[[ Data for the task, beginning ]]

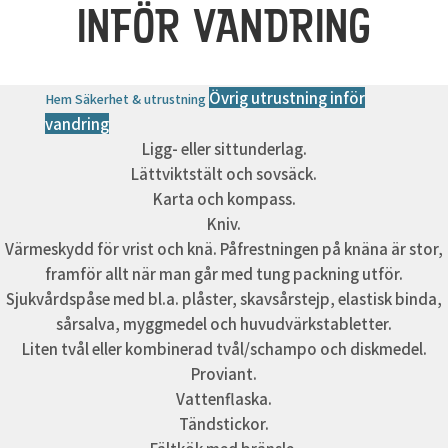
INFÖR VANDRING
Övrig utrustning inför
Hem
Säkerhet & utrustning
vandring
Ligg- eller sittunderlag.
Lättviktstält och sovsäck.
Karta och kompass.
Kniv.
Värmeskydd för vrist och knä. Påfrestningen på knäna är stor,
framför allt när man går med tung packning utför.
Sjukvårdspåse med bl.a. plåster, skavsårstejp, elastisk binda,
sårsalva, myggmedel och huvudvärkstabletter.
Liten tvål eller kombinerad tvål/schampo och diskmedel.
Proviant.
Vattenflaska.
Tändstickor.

[[ Data for the task, end ]]
[[ Data for the task, beginning ]]

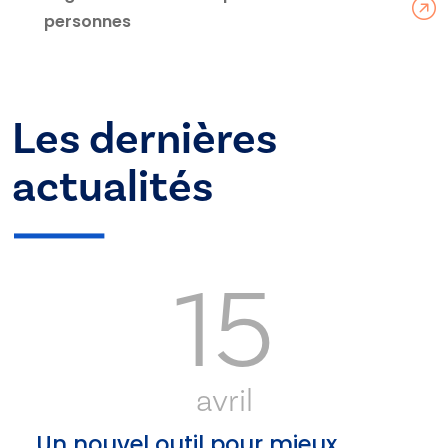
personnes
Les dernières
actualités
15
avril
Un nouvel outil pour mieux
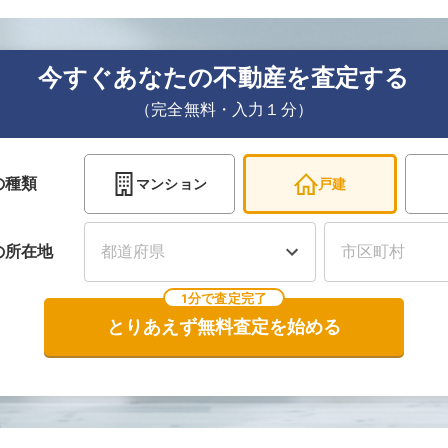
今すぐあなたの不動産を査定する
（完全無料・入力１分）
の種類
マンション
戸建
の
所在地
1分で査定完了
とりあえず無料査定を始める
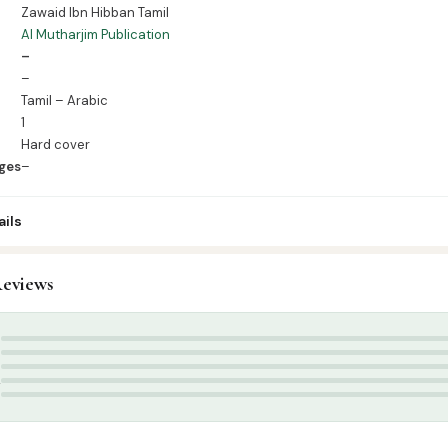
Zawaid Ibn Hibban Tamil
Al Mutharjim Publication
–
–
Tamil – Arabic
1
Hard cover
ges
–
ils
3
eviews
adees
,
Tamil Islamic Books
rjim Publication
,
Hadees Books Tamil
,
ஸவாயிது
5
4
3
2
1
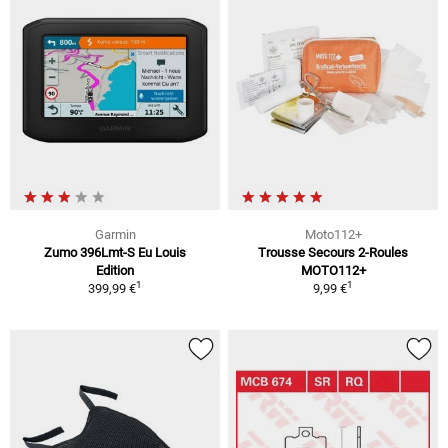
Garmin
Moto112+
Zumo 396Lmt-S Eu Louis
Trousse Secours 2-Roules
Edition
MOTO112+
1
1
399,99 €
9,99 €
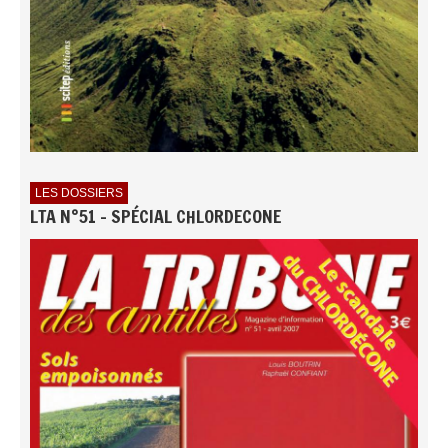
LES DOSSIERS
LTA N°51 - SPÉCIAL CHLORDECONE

[[ Data for the task, end ]]

Work order:
In the entries, print the lines from the one containing "INFÖR VANDRING" through the one containing "Tändstickor.", including both of those lines.

Problem solution:
INFÖR VANDRING
Övrig utrustning inför
Hem
Säkerhet & utrustning
vandring
Ligg- eller sittunderlag.
Lättviktstält och sovsäck.
Karta och kompass.
Kniv.
Värmeskydd för vrist och knä. Påfrestningen på knäna är stor,
framför allt när man går med tung packning utför.
Sjukvårdspåse med bl.a. plåster, skavsårstejp, elastisk binda,
sårsalva, myggmedel och huvudvärkstabletter.
Liten tvål eller kombinerad tvål/schampo och diskmedel.
Proviant.
Vattenflaska.
Tändstickor.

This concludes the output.